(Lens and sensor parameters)
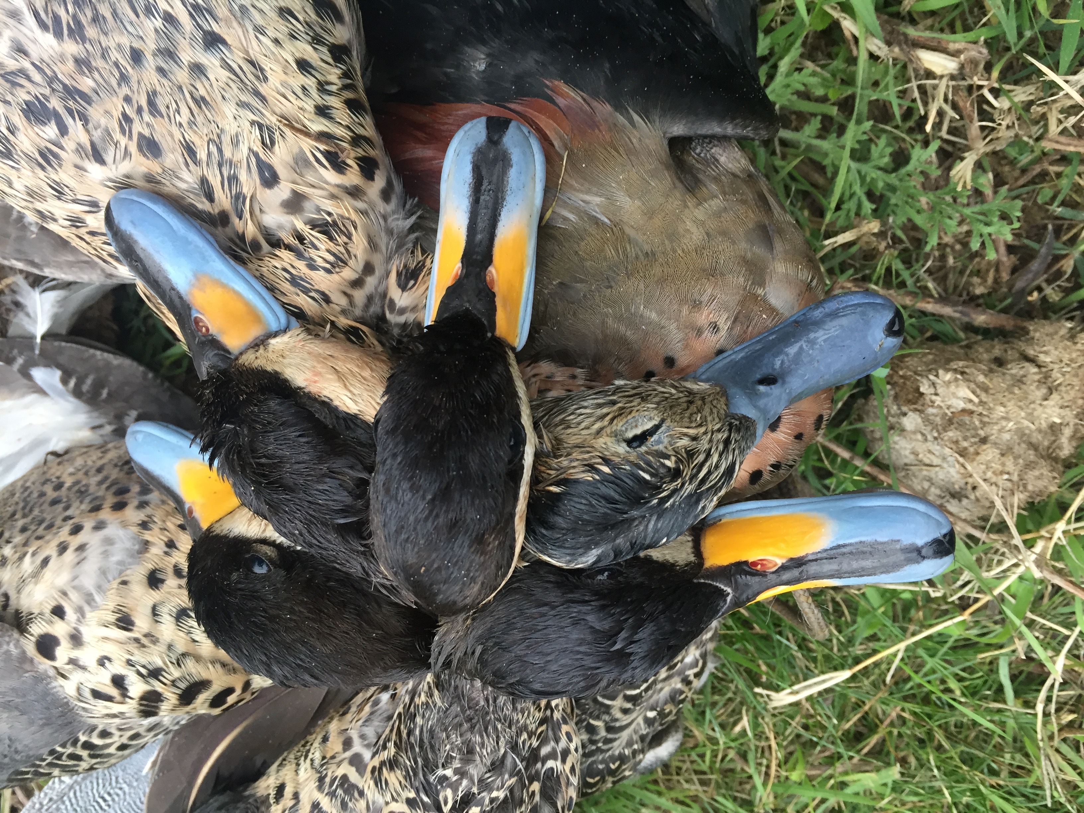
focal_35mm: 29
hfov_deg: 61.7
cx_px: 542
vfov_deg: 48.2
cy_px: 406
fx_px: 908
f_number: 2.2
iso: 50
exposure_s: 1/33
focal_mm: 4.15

• Try it
Set down every entry exactly; omit the pictures.

• Written solution
focal_35mm: 29
hfov_deg: 61.7
cx_px: 542
vfov_deg: 48.2
cy_px: 406
fx_px: 908
f_number: 2.2
iso: 50
exposure_s: 1/33
focal_mm: 4.15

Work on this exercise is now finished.